Following is my implementation of lowest common ancestor for a Binary Search tree. I have two question:
以下是我对二进制搜索树的最低共同祖先的实现。我有两个问题:
1) The time complexity is O(n) and space complexity is O(n) worse case but O(logn) average case for both time and space if BST is balanced. is that correct? 2) How can i extend my solution to binary trees and not just binary search trees.
1)时间复杂度为O(n),空间复杂度为O(n)更坏的情况,但如果BST平衡,则时间和空间的O(logn)平均情况。那是对的吗? 2)如何将我的解决方案扩展到二叉树而不仅仅是二叉树搜索树。
Hope to hear from you soon.
希望早日收到你的消息。
//The function findOrQueue is to enqueue all elements upto target node to a queue
public void findOrQueue(Node target, Node top, LLQueue q) {
int cmp = target.getData().compareTo(top.getData());
if(cmp == 0) {
q.enqueue(top);
return ;
}
else if (cmp < 0) {
q.enqueue(top);
findOrQueue(target, top.getLeftChild(),q);
}
else {
q.enqueue(top);
findOrQueue(target, top.getRightChild(),q);
}
}
public Node LCA(Node n1, Node n2) throws QueueEmptyException {
LLQueue q1 = new LLQueue();
LLQueue q2 = new LLQueue();
findOrQueue(n1,getRoot(),q1);
findOrQueue(n2,getRoot(),q2);
Node t = null;
while (!q1.isEmpty() && !q2.isEmpty()) {
Node t1 = (Node)q1.dequeue();
Node t2 = (Node)q2.dequeue();
if(t1.getData() != t2.getData()) {
return t;
}
else t = t1;
}
if(q1.isEmpty() && q2.isEmpty())
return null;
else
return t;
}
1 个解决方案
#1
0
The key to extending your solution to a general binary tree seems to lie in finding the path connecting the root and a target node. Once obtaining this path, you could easily modify your LCA function to find the lowest common ancestor.

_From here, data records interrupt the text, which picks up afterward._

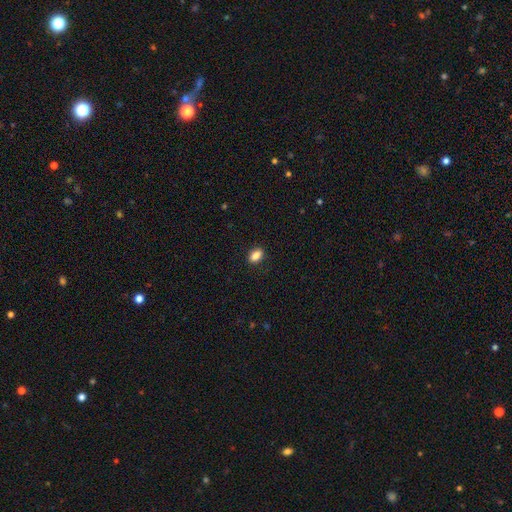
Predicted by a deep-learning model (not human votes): This appears to be a smooth galaxy with no disk features (86%) that is in between round and cigar-shaped (83%). Merging: none (88%).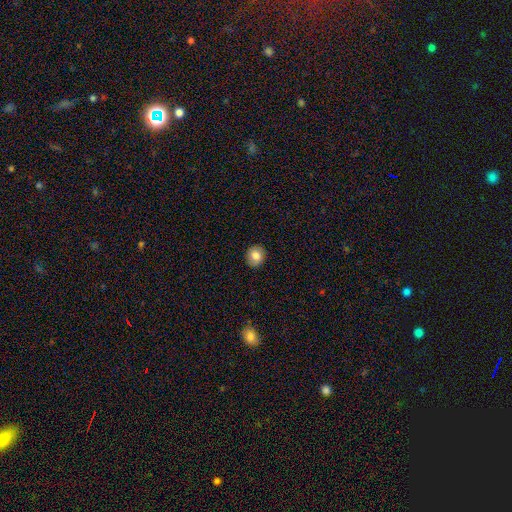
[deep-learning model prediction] Morphology: type=smooth (82%); roundness=round (80%); merging=none (90%).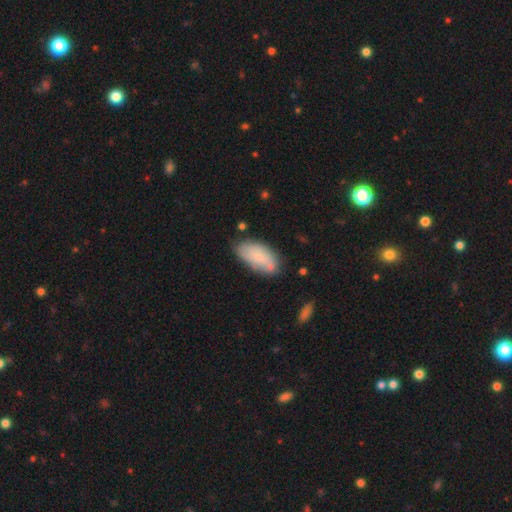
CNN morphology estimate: smooth_or_featured: smooth (p=0.72) [alt: featured or disk p=0.20]
how_rounded: in between (p=0.91) [alt: cigar-shaped p=0.06]
merging: none (p=0.66) [alt: minor disturbance p=0.22]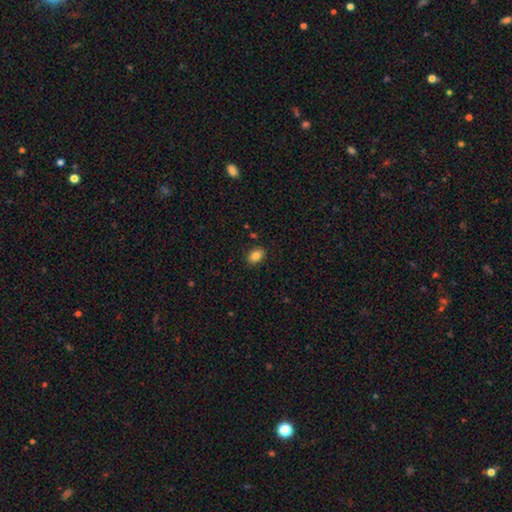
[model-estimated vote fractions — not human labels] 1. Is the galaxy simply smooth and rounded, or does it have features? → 86% smooth, 9% star or artifact, 5% featured or disk.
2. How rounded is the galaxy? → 76% in between, 23% round, 1% cigar-shaped.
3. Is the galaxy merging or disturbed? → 88% none, 8% minor disturbance, 2% major disturbance, 1% merger.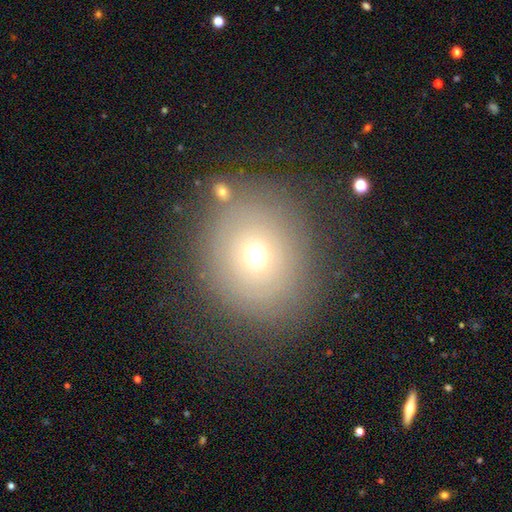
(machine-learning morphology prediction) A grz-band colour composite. It shows a smooth galaxy with no disk features (62%) that is round (77%). Merging: none (78%).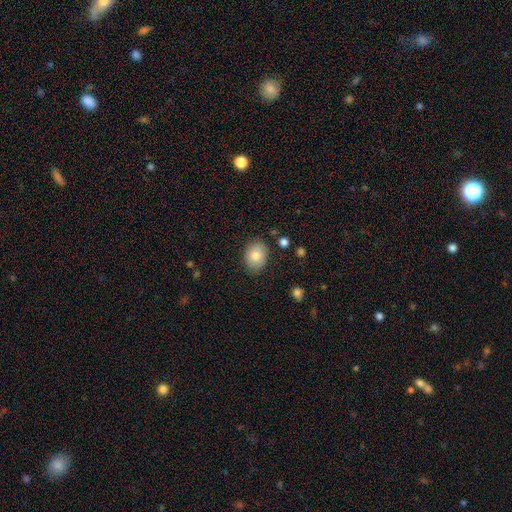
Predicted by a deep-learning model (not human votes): smooth_or_featured: smooth (p=0.78) [alt: featured or disk p=0.14]
how_rounded: in between (p=0.60) [alt: round p=0.39]
merging: none (p=0.83) [alt: minor disturbance p=0.13]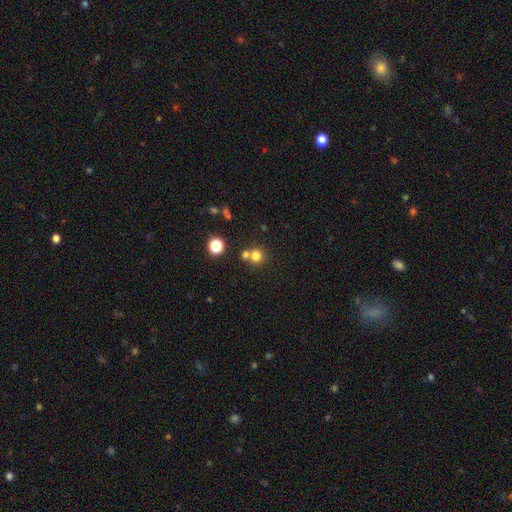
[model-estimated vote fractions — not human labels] Q: Smooth or featured?
A: smooth (75%); runner-up: star or artifact (16%)
Q: How rounded?
A: round (88%); runner-up: in between (11%)
Q: Merging?
A: none (58%); runner-up: merger (33%)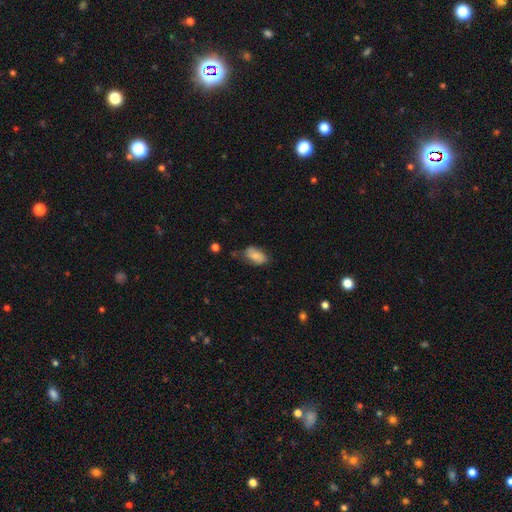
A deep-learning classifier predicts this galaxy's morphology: A smooth galaxy with no disk features (74%) that is in between round and cigar-shaped (92%).

Vote fractions:
- Smooth or featured? smooth: 74% / featured or disk: 19% / star or artifact: 7%
- How rounded? in between: 92% / round: 4% / cigar-shaped: 3%
- Merging? none: 61% / minor disturbance: 29% / major disturbance: 6% / merger: 3%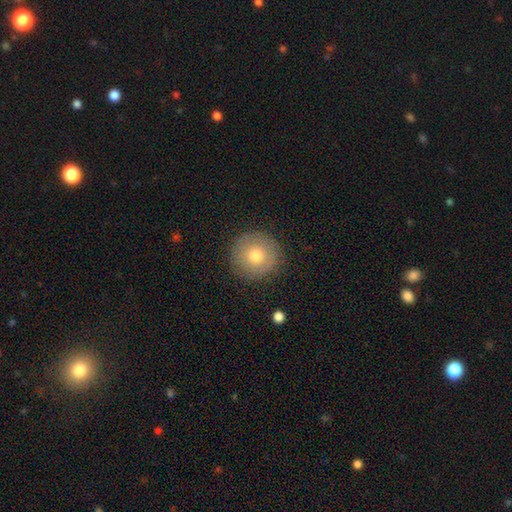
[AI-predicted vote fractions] Smooth or featured? smooth (74%)
How rounded? round (96%)
Merging? none (90%)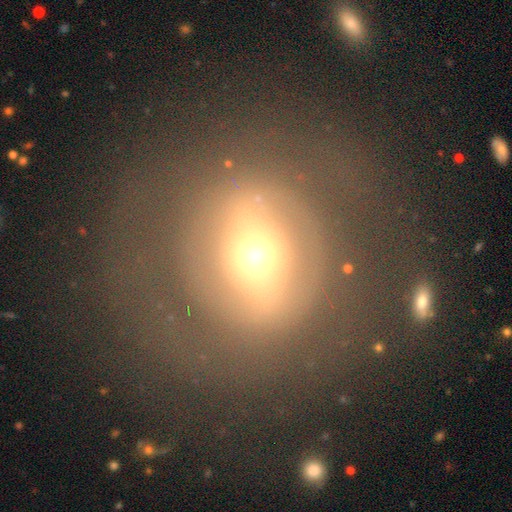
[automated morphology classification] The model was most divided on "smooth or featured": featured or disk: 51%, smooth: 38%, star or artifact: 11%. More confident: edge-on disk — no (91%); merging — none (71%).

将解决方案扩展到通用二叉树树的关键似乎在于找到连接根节点和目标节点的路径。获得此路径后,您可以轻松修改LCA功能以找到最低共同祖先。
The following crude implementation makes use of LinkedBlockingQueue in package java.util.concurrent.* and Stack in java.util.* - however, any other ordinary queue and stack would also do the trick. The code assumes that the target nodes exists in the tree.
下面的粗略实现使用java.util.concurrent。*中的LinkedBlockingQueue和java.util。*中的Stack - 但是,任何其他普通队列和堆栈也可以使用。该代码假定目标节点存在于树中。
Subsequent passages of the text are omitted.